● Task prompt
Each line of the data below containing "bold" needs to be listed.

Dataset excerpts:
= Beginning of Section =

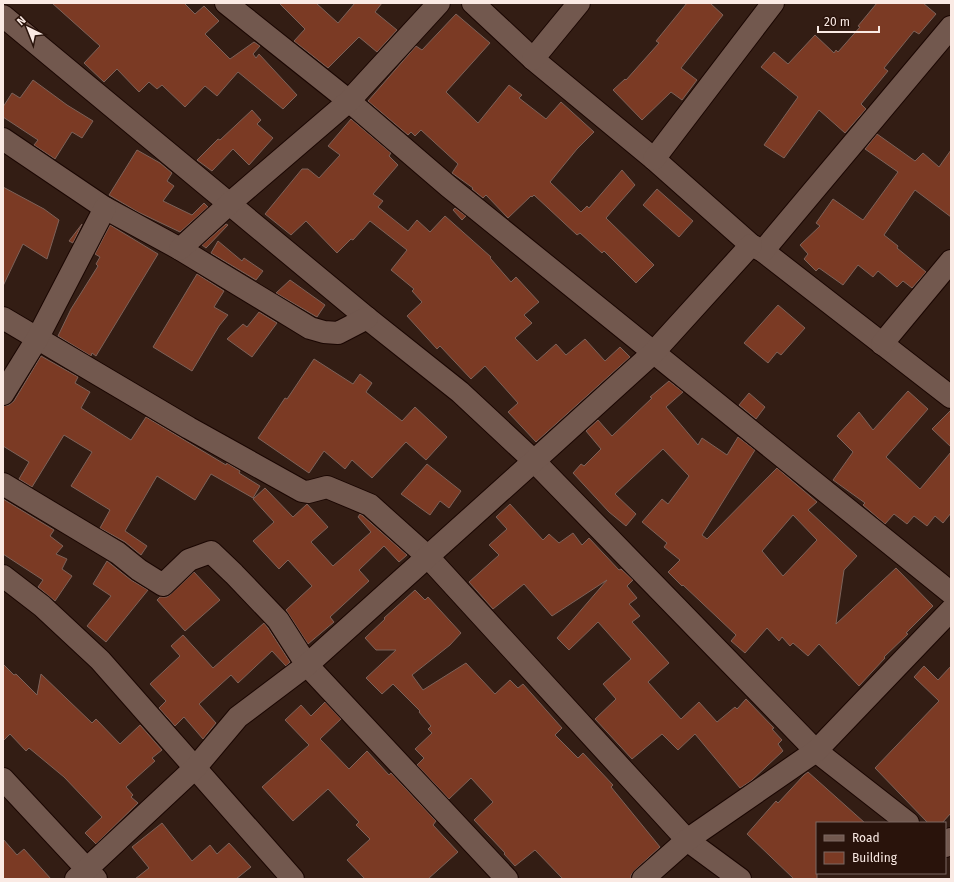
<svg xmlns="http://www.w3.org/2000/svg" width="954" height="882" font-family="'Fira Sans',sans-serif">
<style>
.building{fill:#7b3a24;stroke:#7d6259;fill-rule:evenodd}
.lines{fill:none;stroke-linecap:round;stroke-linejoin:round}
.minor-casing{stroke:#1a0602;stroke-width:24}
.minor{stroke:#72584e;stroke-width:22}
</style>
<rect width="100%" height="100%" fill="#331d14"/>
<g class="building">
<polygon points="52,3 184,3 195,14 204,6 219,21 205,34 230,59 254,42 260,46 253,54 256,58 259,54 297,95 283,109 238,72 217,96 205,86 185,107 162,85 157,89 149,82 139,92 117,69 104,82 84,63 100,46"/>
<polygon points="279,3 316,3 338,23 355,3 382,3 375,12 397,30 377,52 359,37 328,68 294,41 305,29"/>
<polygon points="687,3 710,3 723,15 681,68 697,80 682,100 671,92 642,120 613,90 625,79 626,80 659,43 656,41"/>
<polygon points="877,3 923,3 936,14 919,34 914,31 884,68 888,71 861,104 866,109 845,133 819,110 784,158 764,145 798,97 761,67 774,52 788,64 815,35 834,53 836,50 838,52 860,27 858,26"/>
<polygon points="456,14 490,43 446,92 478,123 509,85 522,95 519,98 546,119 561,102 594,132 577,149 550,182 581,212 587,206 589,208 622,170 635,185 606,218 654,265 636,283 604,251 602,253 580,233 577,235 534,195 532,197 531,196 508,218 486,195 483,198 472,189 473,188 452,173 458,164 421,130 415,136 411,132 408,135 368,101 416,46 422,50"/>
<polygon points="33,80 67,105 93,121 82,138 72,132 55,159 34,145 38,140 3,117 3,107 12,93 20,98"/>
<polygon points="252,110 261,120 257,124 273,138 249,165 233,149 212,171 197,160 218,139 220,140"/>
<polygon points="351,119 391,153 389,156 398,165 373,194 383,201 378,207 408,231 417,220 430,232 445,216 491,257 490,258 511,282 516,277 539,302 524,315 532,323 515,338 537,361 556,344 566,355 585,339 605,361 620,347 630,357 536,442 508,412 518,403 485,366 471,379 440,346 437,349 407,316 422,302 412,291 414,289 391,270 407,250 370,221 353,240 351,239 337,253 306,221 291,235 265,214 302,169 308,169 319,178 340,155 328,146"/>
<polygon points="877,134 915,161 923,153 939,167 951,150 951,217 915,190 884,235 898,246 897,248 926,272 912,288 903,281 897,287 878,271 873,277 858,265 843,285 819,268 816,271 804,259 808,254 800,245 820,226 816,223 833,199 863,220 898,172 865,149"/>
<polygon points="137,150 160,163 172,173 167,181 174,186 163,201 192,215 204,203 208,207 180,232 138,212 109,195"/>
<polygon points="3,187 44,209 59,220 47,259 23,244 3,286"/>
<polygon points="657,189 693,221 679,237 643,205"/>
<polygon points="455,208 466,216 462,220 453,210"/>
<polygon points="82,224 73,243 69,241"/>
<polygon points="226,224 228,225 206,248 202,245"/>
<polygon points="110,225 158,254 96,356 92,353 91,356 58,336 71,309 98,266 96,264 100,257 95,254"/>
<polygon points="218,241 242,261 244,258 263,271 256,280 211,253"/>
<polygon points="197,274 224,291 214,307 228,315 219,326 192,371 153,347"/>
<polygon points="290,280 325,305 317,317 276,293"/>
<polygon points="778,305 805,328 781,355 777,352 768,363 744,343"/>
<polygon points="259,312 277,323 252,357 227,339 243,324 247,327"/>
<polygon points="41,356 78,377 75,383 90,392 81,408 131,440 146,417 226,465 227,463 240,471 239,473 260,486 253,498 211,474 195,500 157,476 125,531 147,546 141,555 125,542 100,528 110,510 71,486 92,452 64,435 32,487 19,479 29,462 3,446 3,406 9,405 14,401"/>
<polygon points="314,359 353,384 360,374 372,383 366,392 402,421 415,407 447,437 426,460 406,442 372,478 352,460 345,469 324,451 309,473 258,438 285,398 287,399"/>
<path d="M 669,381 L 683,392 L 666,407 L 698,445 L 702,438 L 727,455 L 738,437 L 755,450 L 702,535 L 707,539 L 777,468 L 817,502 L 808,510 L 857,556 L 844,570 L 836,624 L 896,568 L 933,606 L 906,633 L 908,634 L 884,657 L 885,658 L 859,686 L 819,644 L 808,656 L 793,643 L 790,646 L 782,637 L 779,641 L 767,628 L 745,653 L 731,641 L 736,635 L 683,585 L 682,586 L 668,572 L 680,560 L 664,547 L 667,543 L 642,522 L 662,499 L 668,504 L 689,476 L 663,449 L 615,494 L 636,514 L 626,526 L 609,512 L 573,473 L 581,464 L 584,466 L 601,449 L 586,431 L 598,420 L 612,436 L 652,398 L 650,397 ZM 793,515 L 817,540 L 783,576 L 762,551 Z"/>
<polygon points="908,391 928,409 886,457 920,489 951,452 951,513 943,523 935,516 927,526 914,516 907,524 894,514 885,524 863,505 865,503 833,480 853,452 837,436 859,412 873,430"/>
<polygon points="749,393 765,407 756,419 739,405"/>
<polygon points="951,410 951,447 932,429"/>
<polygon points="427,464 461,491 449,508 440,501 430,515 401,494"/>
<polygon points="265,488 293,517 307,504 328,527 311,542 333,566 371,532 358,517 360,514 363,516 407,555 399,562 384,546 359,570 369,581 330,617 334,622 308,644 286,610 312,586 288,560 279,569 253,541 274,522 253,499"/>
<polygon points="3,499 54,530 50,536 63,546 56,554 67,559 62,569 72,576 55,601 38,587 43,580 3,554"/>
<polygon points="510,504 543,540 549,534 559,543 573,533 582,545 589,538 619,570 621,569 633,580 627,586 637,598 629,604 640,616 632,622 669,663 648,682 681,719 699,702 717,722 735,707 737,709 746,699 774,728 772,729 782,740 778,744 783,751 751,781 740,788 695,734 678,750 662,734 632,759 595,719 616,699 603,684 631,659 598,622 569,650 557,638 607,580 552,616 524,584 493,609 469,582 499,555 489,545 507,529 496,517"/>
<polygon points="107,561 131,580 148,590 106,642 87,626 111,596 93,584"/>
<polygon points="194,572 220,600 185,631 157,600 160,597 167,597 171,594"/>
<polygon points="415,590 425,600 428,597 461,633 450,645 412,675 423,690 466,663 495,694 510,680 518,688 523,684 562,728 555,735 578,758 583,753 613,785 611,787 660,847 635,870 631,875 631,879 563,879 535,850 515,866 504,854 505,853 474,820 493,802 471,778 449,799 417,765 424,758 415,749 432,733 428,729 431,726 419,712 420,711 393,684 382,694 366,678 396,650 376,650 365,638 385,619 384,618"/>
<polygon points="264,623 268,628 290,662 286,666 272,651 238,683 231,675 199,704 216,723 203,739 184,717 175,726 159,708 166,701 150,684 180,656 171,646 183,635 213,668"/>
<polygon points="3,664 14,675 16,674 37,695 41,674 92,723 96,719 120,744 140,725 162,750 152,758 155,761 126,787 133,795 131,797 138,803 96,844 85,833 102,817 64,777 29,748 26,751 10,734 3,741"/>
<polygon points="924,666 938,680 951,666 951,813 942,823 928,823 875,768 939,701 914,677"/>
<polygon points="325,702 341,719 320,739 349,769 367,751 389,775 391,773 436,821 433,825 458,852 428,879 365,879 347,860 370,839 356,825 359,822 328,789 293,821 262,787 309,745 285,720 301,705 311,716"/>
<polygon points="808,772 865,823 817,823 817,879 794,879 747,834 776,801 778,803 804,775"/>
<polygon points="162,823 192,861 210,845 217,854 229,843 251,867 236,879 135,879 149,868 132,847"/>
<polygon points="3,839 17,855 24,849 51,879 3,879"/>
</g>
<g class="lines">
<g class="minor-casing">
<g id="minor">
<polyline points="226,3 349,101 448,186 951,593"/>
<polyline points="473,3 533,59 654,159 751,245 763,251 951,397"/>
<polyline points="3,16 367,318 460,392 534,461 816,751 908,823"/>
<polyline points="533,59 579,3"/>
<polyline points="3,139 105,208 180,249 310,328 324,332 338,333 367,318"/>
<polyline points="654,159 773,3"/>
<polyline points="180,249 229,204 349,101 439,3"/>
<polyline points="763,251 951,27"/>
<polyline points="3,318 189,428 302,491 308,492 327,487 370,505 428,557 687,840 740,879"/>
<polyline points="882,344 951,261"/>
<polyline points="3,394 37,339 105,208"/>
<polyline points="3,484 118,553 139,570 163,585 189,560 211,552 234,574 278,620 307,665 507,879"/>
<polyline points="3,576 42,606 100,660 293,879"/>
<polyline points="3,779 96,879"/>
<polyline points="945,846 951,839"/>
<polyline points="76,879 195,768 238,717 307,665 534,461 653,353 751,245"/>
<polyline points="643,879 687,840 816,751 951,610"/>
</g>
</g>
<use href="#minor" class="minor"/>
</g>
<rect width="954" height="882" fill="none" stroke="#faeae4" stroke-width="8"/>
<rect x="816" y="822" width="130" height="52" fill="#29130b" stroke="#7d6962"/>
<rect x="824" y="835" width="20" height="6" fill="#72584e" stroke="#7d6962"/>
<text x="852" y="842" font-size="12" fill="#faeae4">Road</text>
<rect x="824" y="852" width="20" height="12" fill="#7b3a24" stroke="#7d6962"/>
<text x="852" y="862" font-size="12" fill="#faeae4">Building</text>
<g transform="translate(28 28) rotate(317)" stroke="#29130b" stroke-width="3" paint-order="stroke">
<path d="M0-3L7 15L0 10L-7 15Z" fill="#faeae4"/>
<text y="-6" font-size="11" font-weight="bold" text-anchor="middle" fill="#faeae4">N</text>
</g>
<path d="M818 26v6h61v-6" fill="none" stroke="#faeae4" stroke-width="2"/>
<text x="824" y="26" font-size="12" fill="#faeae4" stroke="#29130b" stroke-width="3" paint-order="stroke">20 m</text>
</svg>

= End of Section =
= Beginning of Section =

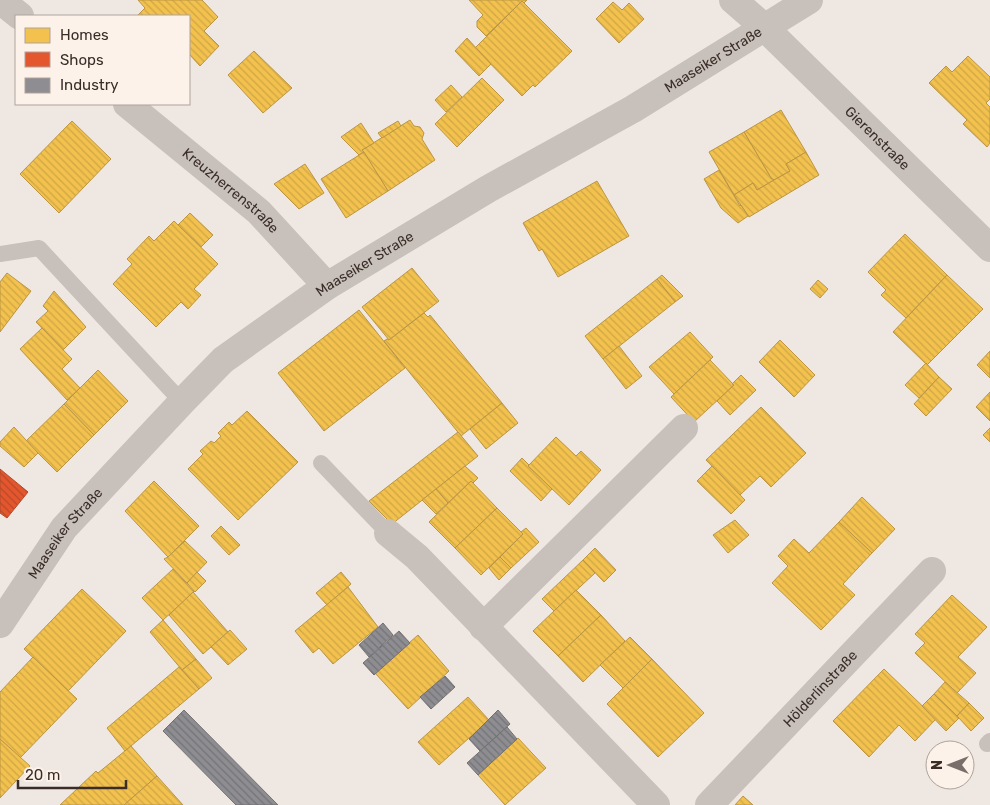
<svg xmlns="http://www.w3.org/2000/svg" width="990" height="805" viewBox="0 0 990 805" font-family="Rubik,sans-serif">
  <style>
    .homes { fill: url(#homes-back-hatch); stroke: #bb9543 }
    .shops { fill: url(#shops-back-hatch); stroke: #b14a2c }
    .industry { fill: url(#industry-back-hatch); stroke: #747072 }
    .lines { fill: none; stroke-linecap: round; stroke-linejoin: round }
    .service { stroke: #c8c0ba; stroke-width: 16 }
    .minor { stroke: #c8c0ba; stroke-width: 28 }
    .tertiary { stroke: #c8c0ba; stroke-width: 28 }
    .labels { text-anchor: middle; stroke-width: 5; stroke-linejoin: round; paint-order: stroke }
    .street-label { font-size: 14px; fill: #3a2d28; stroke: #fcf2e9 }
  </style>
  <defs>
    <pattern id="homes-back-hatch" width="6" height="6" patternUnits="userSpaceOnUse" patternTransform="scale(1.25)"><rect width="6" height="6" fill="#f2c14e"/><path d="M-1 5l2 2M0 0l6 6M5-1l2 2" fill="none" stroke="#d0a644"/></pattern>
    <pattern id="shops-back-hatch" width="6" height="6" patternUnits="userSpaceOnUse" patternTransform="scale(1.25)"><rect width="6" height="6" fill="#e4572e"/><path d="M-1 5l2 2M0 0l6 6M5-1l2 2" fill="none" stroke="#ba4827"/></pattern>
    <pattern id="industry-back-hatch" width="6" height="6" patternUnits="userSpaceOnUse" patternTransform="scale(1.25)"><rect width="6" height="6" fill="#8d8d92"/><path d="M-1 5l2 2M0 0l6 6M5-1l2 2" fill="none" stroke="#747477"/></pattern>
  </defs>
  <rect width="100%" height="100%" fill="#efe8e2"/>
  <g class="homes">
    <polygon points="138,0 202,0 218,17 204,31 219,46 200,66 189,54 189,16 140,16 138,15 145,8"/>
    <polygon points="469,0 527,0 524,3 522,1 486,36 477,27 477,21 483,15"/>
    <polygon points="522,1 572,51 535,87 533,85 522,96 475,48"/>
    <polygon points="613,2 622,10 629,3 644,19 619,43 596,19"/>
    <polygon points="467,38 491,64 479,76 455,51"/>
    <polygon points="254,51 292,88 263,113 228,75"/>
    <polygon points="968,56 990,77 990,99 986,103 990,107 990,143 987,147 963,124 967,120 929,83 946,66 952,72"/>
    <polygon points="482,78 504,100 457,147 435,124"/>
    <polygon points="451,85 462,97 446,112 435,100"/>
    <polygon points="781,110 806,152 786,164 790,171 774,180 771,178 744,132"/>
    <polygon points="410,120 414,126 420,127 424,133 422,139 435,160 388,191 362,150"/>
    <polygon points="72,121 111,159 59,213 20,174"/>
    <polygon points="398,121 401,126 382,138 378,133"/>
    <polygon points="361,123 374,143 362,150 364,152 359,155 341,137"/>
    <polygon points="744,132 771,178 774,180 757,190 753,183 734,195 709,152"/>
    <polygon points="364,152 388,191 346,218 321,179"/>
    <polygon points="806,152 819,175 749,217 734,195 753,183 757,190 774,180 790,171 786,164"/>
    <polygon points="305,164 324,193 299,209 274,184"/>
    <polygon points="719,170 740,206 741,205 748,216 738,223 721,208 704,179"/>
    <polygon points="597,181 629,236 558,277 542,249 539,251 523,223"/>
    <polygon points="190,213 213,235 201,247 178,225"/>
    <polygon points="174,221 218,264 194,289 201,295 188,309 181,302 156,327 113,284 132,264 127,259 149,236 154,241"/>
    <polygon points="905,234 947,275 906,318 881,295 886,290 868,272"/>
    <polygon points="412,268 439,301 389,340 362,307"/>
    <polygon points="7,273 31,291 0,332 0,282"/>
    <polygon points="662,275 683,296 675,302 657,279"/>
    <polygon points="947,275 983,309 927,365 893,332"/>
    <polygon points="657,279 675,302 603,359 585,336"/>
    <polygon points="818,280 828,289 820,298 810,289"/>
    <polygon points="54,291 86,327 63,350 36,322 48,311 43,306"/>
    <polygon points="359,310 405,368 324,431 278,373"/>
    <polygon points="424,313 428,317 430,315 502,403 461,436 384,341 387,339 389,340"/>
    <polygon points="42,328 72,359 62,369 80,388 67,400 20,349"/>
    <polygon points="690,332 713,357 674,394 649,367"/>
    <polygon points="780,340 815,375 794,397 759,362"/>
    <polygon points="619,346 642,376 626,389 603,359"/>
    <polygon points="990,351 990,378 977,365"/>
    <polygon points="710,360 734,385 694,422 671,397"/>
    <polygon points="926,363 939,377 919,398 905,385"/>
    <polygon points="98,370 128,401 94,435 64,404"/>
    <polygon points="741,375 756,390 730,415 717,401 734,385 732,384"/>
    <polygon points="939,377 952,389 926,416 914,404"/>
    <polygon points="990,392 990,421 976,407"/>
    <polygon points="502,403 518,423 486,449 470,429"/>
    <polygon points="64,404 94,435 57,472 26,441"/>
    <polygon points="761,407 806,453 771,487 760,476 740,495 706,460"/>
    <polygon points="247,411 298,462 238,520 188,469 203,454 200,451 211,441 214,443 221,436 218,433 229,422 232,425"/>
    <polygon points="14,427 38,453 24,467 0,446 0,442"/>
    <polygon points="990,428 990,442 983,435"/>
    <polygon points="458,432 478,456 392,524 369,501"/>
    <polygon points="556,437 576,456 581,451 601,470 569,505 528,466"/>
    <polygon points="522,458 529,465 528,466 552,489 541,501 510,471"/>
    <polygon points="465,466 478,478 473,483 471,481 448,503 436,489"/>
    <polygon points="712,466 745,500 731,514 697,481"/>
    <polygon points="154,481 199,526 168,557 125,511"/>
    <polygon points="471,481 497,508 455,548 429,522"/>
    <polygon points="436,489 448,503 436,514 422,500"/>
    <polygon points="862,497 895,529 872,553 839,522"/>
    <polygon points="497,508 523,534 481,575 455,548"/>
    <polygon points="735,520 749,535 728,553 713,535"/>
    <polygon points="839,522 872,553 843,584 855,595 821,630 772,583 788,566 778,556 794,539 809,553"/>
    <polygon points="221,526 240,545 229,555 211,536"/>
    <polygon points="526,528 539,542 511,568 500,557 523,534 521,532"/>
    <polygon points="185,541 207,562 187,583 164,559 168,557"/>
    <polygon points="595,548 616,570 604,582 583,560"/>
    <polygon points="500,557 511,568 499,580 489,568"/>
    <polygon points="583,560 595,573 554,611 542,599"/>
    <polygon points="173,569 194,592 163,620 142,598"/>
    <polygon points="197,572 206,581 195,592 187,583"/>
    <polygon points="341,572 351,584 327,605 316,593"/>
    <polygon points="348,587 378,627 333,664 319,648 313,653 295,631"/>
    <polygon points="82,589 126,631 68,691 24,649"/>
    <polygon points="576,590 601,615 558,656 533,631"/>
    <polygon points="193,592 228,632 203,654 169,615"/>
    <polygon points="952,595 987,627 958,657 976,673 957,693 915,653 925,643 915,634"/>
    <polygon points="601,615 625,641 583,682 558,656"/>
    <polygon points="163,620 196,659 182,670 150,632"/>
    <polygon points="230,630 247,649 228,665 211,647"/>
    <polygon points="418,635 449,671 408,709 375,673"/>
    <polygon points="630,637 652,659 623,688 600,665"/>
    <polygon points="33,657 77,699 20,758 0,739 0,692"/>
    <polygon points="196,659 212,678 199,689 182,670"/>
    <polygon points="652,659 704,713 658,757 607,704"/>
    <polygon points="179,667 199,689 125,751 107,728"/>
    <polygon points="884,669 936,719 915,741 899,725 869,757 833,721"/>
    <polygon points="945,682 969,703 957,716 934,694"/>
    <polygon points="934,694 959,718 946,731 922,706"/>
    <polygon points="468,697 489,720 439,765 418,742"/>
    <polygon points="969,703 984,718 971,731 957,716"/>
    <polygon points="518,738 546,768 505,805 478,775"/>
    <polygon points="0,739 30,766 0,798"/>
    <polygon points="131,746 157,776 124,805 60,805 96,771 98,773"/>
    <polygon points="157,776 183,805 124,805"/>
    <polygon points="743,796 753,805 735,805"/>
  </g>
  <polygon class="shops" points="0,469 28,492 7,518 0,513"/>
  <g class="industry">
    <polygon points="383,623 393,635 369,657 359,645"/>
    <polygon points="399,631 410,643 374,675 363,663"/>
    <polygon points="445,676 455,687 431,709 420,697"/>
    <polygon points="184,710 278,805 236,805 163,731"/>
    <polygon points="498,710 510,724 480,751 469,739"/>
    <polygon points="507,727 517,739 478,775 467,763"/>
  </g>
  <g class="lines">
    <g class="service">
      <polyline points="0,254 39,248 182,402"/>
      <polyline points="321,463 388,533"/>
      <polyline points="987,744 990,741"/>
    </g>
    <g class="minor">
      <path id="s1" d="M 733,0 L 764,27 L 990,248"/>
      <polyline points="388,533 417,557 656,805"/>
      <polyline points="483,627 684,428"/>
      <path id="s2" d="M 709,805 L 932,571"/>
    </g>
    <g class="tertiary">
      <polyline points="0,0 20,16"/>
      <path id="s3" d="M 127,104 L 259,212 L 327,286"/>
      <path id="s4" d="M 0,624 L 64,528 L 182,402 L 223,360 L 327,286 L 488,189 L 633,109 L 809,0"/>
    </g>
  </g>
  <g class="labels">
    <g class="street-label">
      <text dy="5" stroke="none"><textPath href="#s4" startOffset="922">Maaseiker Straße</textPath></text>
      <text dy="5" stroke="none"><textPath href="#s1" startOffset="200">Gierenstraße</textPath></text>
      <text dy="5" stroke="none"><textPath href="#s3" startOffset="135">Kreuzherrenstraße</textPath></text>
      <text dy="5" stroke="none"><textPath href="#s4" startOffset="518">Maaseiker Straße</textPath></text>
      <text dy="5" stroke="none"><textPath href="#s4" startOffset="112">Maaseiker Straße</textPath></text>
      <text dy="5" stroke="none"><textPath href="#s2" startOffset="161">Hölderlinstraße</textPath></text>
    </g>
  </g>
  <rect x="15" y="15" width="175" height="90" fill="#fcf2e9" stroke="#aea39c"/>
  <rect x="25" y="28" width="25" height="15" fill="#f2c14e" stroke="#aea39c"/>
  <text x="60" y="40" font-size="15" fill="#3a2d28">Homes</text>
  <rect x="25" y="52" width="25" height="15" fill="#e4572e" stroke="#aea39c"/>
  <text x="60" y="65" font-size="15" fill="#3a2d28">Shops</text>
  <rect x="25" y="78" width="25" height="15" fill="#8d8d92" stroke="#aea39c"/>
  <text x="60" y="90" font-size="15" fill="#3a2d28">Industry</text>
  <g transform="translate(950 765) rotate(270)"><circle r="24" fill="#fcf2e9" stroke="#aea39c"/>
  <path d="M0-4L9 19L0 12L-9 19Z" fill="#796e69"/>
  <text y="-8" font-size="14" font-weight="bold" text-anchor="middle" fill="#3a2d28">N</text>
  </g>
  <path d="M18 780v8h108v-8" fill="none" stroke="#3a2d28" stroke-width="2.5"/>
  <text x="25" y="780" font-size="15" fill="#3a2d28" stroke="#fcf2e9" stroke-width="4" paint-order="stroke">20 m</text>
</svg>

= End of Section =

● Output
<text y="-6" font-size="11" font-weight="bold" text-anchor="middle" fill="#faeae4">N</text>
  <text y="-8" font-size="14" font-weight="bold" text-anchor="middle" fill="#3a2d28">N</text>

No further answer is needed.